# Took Delivery



## McBeth (Feb 19, 2005)

Finally took delivery last night, the new 23RS is sitting in front of the house.
Everthing looks fine. Went through the PDI checklist with a fine tooth comb.

The first two mod's on my list are: 
1. installing quickey flush in both the black and gray tanks.

2. rear support rail storage. I am going to take a close look at the internal tunnel idea that KJDJ installed. I really thought that was a great idea. I think I can make it work though the rear outside storage.

Probably spend the rest of the weekend figuring out where to store all the gear and how things work.

The weather is supposed to be sunny and warm. The 60's is considered warm in Michigan this time of year.

Keith


----------



## summergames84 (Mar 6, 2004)

Congrats on the new Outback and becoming an official member of the community. Many happy trails are ahead! action


----------



## Thor (Apr 7, 2004)

Congrats on purchase!!!!! Happy camping

Thor


----------



## Parker Outbacker (Dec 17, 2004)

Congrats on the new TT







Wish the weather would warm up out here...expecting snow this weekend









Enjoy!!


----------



## kevman (Mar 5, 2005)

Congratulations on your new camper. I just moved our camper to the driveway from the backyard to do the quickie flush installation tomorrow. Wish me luck.

Why are you installing a quickie flush in the grey tank? Doesn't seem it would need any real flushing help. Good luck anyway.

Kevin


----------



## Ghosty (Jan 17, 2005)

Its funny that I see so many folks buying the 23RS yet the poll results showing how many 23RS we have on this forum don't seem to go up any -- so make sure if you own a 23RS you add it to the poll...

anyway -- taking our 23RS out in a few hours for the weekend if I can sneak off of work early ... suppose to be another *90 degree weekend *here in South Texas...









Am curious though why you are doing a quick flush of the Grey tank also -- too me that seems a little overkill -- I completely agree with the Black but the Grey tank has always been almost a self cleaner since all thats in it is soapy water to begin with...


----------



## NDJollyMon (Aug 22, 2003)

Congrats, have fun, enjoy that NEW smell!


----------



## jallen58 (Oct 27, 2003)

Congrats!!!







Now enjoy outbacking an the outback family here.

Jim


----------



## McBeth (Feb 19, 2005)

kevman said:


> Congratulations on your new camper. I just moved our camper to the driveway from the backyard to do the quickie flush installation tomorrow. Wish me luck.
> 
> Why are you installing a quickie flush in the grey tank?

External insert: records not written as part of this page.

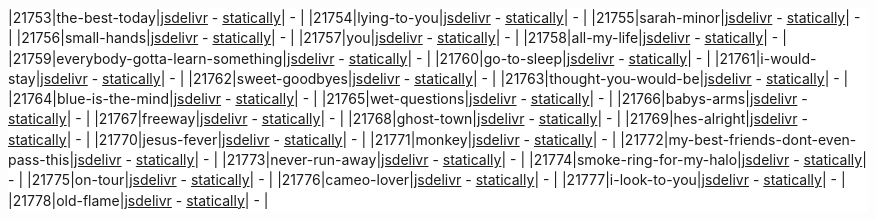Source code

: |21753|the-best-today|[jsdelivr](https://cdn.jsdelivr.net/gh/dbchord/c3-1-3/20001-25000/21501-22000/the-best-today.webp) - [statically](https://cdn.statically.io/gh/dbchord/c3-1-3/i/20001-25000/21501-22000/the-best-today.webp)| - |
|21754|lying-to-you|[jsdelivr](https://cdn.jsdelivr.net/gh/dbchord/c3-1-3/20001-25000/21501-22000/lying-to-you.webp) - [statically](https://cdn.statically.io/gh/dbchord/c3-1-3/i/20001-25000/21501-22000/lying-to-you.webp)| - |
|21755|sarah-minor|[jsdelivr](https://cdn.jsdelivr.net/gh/dbchord/c3-1-3/20001-25000/21501-22000/sarah-minor.webp) - [statically](https://cdn.statically.io/gh/dbchord/c3-1-3/i/20001-25000/21501-22000/sarah-minor.webp)| - |
|21756|small-hands|[jsdelivr](https://cdn.jsdelivr.net/gh/dbchord/c3-1-3/20001-25000/21501-22000/small-hands.webp) - [statically](https://cdn.statically.io/gh/dbchord/c3-1-3/i/20001-25000/21501-22000/small-hands.webp)| - |
|21757|you|[jsdelivr](https://cdn.jsdelivr.net/gh/dbchord/c3-1-3/20001-25000/21501-22000/you.webp) - [statically](https://cdn.statically.io/gh/dbchord/c3-1-3/i/20001-25000/21501-22000/you.webp)| - |
|21758|all-my-life|[jsdelivr](https://cdn.jsdelivr.net/gh/dbchord/c3-1-3/20001-25000/21501-22000/all-my-life.webp) - [statically](https://cdn.statically.io/gh/dbchord/c3-1-3/i/20001-25000/21501-22000/all-my-life.webp)| - |
|21759|everybody-gotta-learn-something|[jsdelivr](https://cdn.jsdelivr.net/gh/dbchord/c3-1-3/20001-25000/21501-22000/everybody-gotta-learn-something.webp) - [statically](https://cdn.statically.io/gh/dbchord/c3-1-3/i/20001-25000/21501-22000/everybody-gotta-learn-something.webp)| - |
|21760|go-to-sleep|[jsdelivr](https://cdn.jsdelivr.net/gh/dbchord/c3-1-3/20001-25000/21501-22000/go-to-sleep.webp) - [statically](https://cdn.statically.io/gh/dbchord/c3-1-3/i/20001-25000/21501-22000/go-to-sleep.webp)| - |
|21761|i-would-stay|[jsdelivr](https://cdn.jsdelivr.net/gh/dbchord/c3-1-3/20001-25000/21501-22000/i-would-stay.webp) - [statically](https://cdn.statically.io/gh/dbchord/c3-1-3/i/20001-25000/21501-22000/i-would-stay.webp)| - |
|21762|sweet-goodbyes|[jsdelivr](https://cdn.jsdelivr.net/gh/dbchord/c3-1-3/20001-25000/21501-22000/sweet-goodbyes.webp) - [statically](https://cdn.statically.io/gh/dbchord/c3-1-3/i/20001-25000/21501-22000/sweet-goodbyes.webp)| - |
|21763|thought-you-would-be|[jsdelivr](https://cdn.jsdelivr.net/gh/dbchord/c3-1-3/20001-25000/21501-22000/thought-you-would-be.webp) - [statically](https://cdn.statically.io/gh/dbchord/c3-1-3/i/20001-25000/21501-22000/thought-you-would-be.webp)| - |
|21764|blue-is-the-mind|[jsdelivr](https://cdn.jsdelivr.net/gh/dbchord/c3-1-3/20001-25000/21501-22000/blue-is-the-mind.webp) - [statically](https://cdn.statically.io/gh/dbchord/c3-1-3/i/20001-25000/21501-22000/blue-is-the-mind.webp)| - |
|21765|wet-questions|[jsdelivr](https://cdn.jsdelivr.net/gh/dbchord/c3-1-3/20001-25000/21501-22000/wet-questions.webp) - [statically](https://cdn.statically.io/gh/dbchord/c3-1-3/i/20001-25000/21501-22000/wet-questions.webp)| - |
|21766|babys-arms|[jsdelivr](https://cdn.jsdelivr.net/gh/dbchord/c3-1-3/20001-25000/21501-22000/babys-arms.webp) - [statically](https://cdn.statically.io/gh/dbchord/c3-1-3/i/20001-25000/21501-22000/babys-arms.webp)| - |
|21767|freeway|[jsdelivr](https://cdn.jsdelivr.net/gh/dbchord/c3-1-3/20001-25000/21501-22000/freeway.webp) - [statically](https://cdn.statically.io/gh/dbchord/c3-1-3/i/20001-25000/21501-22000/freeway.webp)| - |
|21768|ghost-town|[jsdelivr](https://cdn.jsdelivr.net/gh/dbchord/c3-1-3/20001-25000/21501-22000/ghost-town.webp) - [statically](https://cdn.statically.io/gh/dbchord/c3-1-3/i/20001-25000/21501-22000/ghost-town.webp)| - |
|21769|hes-alright|[jsdelivr](https://cdn.jsdelivr.net/gh/dbchord/c3-1-3/20001-25000/21501-22000/hes-alright.webp) - [statically](https://cdn.statically.io/gh/dbchord/c3-1-3/i/20001-25000/21501-22000/hes-alright.webp)| - |
|21770|jesus-fever|[jsdelivr](https://cdn.jsdelivr.net/gh/dbchord/c3-1-3/20001-25000/21501-22000/jesus-fever.webp) - [statically](https://cdn.statically.io/gh/dbchord/c3-1-3/i/20001-25000/21501-22000/jesus-fever.webp)| - |
|21771|monkey|[jsdelivr](https://cdn.jsdelivr.net/gh/dbchord/c3-1-3/20001-25000/21501-22000/monkey.webp) - [statically](https://cdn.statically.io/gh/dbchord/c3-1-3/i/20001-25000/21501-22000/monkey.webp)| - |
|21772|my-best-friends-dont-even-pass-this|[jsdelivr](https://cdn.jsdelivr.net/gh/dbchord/c3-1-3/20001-25000/21501-22000/my-best-friends-dont-even-pass-this.webp) - [statically](https://cdn.statically.io/gh/dbchord/c3-1-3/i/20001-25000/21501-22000/my-best-friends-dont-even-pass-this.webp)| - |
|21773|never-run-away|[jsdelivr](https://cdn.jsdelivr.net/gh/dbchord/c3-1-3/20001-25000/21501-22000/never-run-away.webp) - [statically](https://cdn.statically.io/gh/dbchord/c3-1-3/i/20001-25000/21501-22000/never-run-away.webp)| - |
|21774|smoke-ring-for-my-halo|[jsdelivr](https://cdn.jsdelivr.net/gh/dbchord/c3-1-3/20001-25000/21501-22000/smoke-ring-for-my-halo.webp) - [statically](https://cdn.statically.io/gh/dbchord/c3-1-3/i/20001-25000/21501-22000/smoke-ring-for-my-halo.webp)| - |
|21775|on-tour|[jsdelivr](https://cdn.jsdelivr.net/gh/dbchord/c3-1-3/20001-25000/21501-22000/on-tour.webp) - [statically](https://cdn.statically.io/gh/dbchord/c3-1-3/i/20001-25000/21501-22000/on-tour.webp)| - |
|21776|cameo-lover|[jsdelivr](https://cdn.jsdelivr.net/gh/dbchord/c3-1-3/20001-25000/21501-22000/cameo-lover.webp) - [statically](https://cdn.statically.io/gh/dbchord/c3-1-3/i/20001-25000/21501-22000/cameo-lover.webp)| - |
|21777|i-look-to-you|[jsdelivr](https://cdn.jsdelivr.net/gh/dbchord/c3-1-3/20001-25000/21501-22000/i-look-to-you.webp) - [statically](https://cdn.statically.io/gh/dbchord/c3-1-3/i/20001-25000/21501-22000/i-look-to-you.webp)| - |
|21778|old-flame|[jsdelivr](https://cdn.jsdelivr.net/gh/dbchord/c3-1-3/20001-25000/21501-22000/old-flame.webp) - [statically](https://cdn.statically.io/gh/dbchord/c3-1-3/i/20001-25000/21501-22000/old-flame.webp)| - |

Doesn't seem it would need any real flushing help. Good luck anyway.
> 
> ...


Somewhere among the threads I read that it was a good idea to flush the grey tank. I thought that as long as I have everything apart, for the price of a quickie flush, it was a good idea.

Keith


----------



## California Jim (Dec 11, 2003)

Congrats!







I flush the grey too.


----------



## Alaskan OutBackers (Apr 2, 2005)

Congratulations on the TT..........many hours of enjoyment to come


----------



## HootBob (Apr 26, 2004)

Congrats on the 23 RS
The weather is finally cooperating so I plan on doing my quikie flush tomorrow
Don


----------



## McBeth (Feb 19, 2005)

Day one of the mod's was a success.

1. Quickie flush installed















2. Rear slide support storage tunnel complete.








3. I wound up with an extra support crank handle, so I cut it off and it works great with the cordless drill. The wife and daughter realy like that one sunny 
4. Modified the propane cover so I could use the hanger without removing it.

Now I need to review the list and determine what is next

Keith


----------